The v0 twin emits hints every turn. Some hints are right, some are noise.
The user votes with their next turn — they act on the hint, push back
against it, or ignore it. That signal is sitting there, free. Calibration
is the move that captures it and uses it to make the twin better over
time, without any explicit teach step from the user.

### The loop

1. **Predict.** Each turn the twin emits its commentary inside `|||TWIN|||`
   AND optionally tags predictions it made, e.g.:
   ```
   |||TWIN|||
   **Hint:** the oldest PR is the release blocker.
   <probe id="t-4711" kind="priority-claim" subject="PR#123" confidence="0.7"/>
   ```
   The probe tag is part of the twin's output, not a separate primitive.
2. **Observe.** On the *next* turn, the twin receives its own prior
   `|||TWIN|||` output as context (appended to the system prompt as a
   tiny `<prior_twin_probes>` block). The twin now knows what it claimed
   a turn ago.
3. **Score.** The twin's prompt instructs: *"For each prior probe,
   judge whether the user's most recent message validates, contradicts,
   or is silent on the claim. Emit a calibration line."* That line
   looks like:
   ```
   <calibration id="t-4711" outcome="validated" note="user merged PR#123 first"/>
   ```
4. **Log.** The brainstem parses any `<calibration …/>` tags out of the
   `|||TWIN|||` block and appends each to `<twin-root>/.twin_calibration.jsonl`
   before rendering. The user never sees the tags; they're stripped
   from what renders in the side panel.
5. **Recalibrate.** The next turn's system prompt injects a rolling
   summary of the twin's hit-rate by `kind`:
   *"Your historical accuracy: priority-claim 62% (21/34), risk-flag
   81% (17/21), api-shape-guess 44%."* The twin uses that to decide
   how confidently to emit new probes of each kind.

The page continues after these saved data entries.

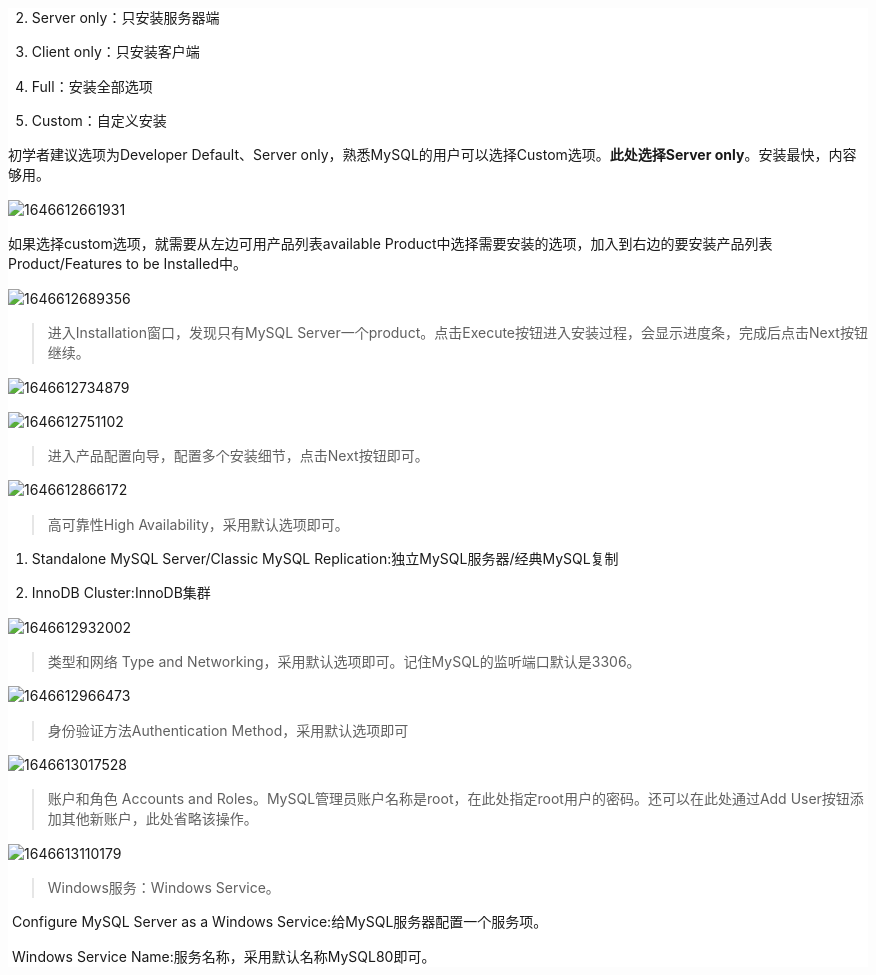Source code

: 2. Server only：只安装服务器端

3. Client only：只安装客户端

4. Full：安装全部选项

5. Custom：自定义安装

初学者建议选项为Developer Default、Server only，熟悉MySQL的用户可以选择Custom选项。**此处选择Server only**。安装最快，内容够用。

![1646612661931](http://yuquemd.s3-us-east-1.ossfiles.com/2023/01/172fe7d604c0af441313e9f26b04eeae.png)



如果选择custom选项，就需要从左边可用产品列表available Product中选择需要安装的选项，加入到右边的要安装产品列表 Product/Features to be Installed中。

![1646612689356](http://yuquemd.s3-us-east-1.ossfiles.com/2023/01/69c5abc3c3c4a5d07cf91e2304e34ba7.png)



> 进入Installation窗口，发现只有MySQL Server一个product。点击Execute按钮进入安装过程，会显示进度条，完成后点击Next按钮继续。

![1646612734879](http://yuquemd.s3-us-east-1.ossfiles.com/2023/01/dddaab6f9165346f9fc22e0a0b1d69e5.png)

![1646612751102](http://yuquemd.s3-us-east-1.ossfiles.com/2023/01/0e18bee92b82826328470a7316e4a0d1.png)

> 进入产品配置向导，配置多个安装细节，点击Next按钮即可。

![1646612866172](http://yuquemd.s3-us-east-1.ossfiles.com/2023/01/81402f48b99139726075da31c816e21e.png)

> 高可靠性High Availability，采用默认选项即可。

1. Standalone MySQL Server/Classic MySQL Replication:独立MySQL服务器/经典MySQL复制

2. InnoDB Cluster:InnoDB集群



![1646612932002](http://yuquemd.s3-us-east-1.ossfiles.com/2023/01/601a8ec84cc3f4719c65334cc4785527.png)

> 类型和网络 Type and Networking，采用默认选项即可。记住MySQL的监听端口默认是3306。

![1646612966473](http://yuquemd.s3-us-east-1.ossfiles.com/2023/01/cf8196f0b10af7e8937d5f95a66dff63.png)

> 身份验证方法Authentication Method，采用默认选项即可

![1646613017528](http://yuquemd.s3-us-east-1.ossfiles.com/2023/01/fb1c76306110040a01ff5c7ca16c623f.png)

> 账户和角色 Accounts and Roles。MySQL管理员账户名称是root，在此处指定root用户的密码。还可以在此处通过Add User按钮添加其他新账户，此处省略该操作。



![1646613110179](http://yuquemd.s3-us-east-1.ossfiles.com/2023/01/4f87c59f799a8ebed009d7c2f8f50fad.png)

> Windows服务：Windows Service。

​	Configure MySQL Server as a Windows Service:给MySQL服务器配置一个服务项。

​	Windows Service Name:服务名称，采用默认名称MySQL80即可。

### Why this works without a new primitive

- The probes and calibration marks are just **XML-ish tags inside the
  existing `|||TWIN|||` block**. No new delimiter, no new wire field.
  The parser needs one more step — extract-and-strip `<probe/>` and
  `<calibration/>` before rendering — which is a ~20-line addition.
- The log is one JSONL file per twin-root. No DB. Grep-readable.
  Deletable. Exportable.
- No separate LLM call. The twin already runs every turn; it now does
  slightly more work inside the same completion.

### The autonomy claim

The user never has to say *"good hint"* or *"bad hint"*. The twin
watches what the user actually does on the following turn — that's the
ground truth. If the user merges PR#123 after the twin flagged it as
the blocker, the claim is validated. If the user merges a different PR,
the claim is contradicted. If the user changes topic entirely, the
claim is silent — don't count it either way.

This is the *confirm with numbers* move — the twin's confidence for
each probe kind is an actual ratio, stored, auditable, and drifting
toward reality as more turns happen. If the twin starts off overconfident
about priority claims and underconfident about API shapes, the
calibration log will show that, and the next turn's prompt will nudge
the twin to adjust.

### Acceptance

1. `<probe/>` and `<calibration/>` tags are stripped from the rendered
   twin panel and written to `.twin_calibration.jsonl` instead.
2. A rolling accuracy summary is injected into the system prompt — at
   most ~200 tokens, showing last-N windowed hit rates by `kind`.
3. Removing the calibration block from the prompt collapses back to
   v0 twin behavior. Removing the JSONL file resets the twin's
   confidence to neutral. Both are cleanly reversible.
4. The user can read `.twin_calibration.jsonl` with `jq` and see
   what the twin thought and what happened.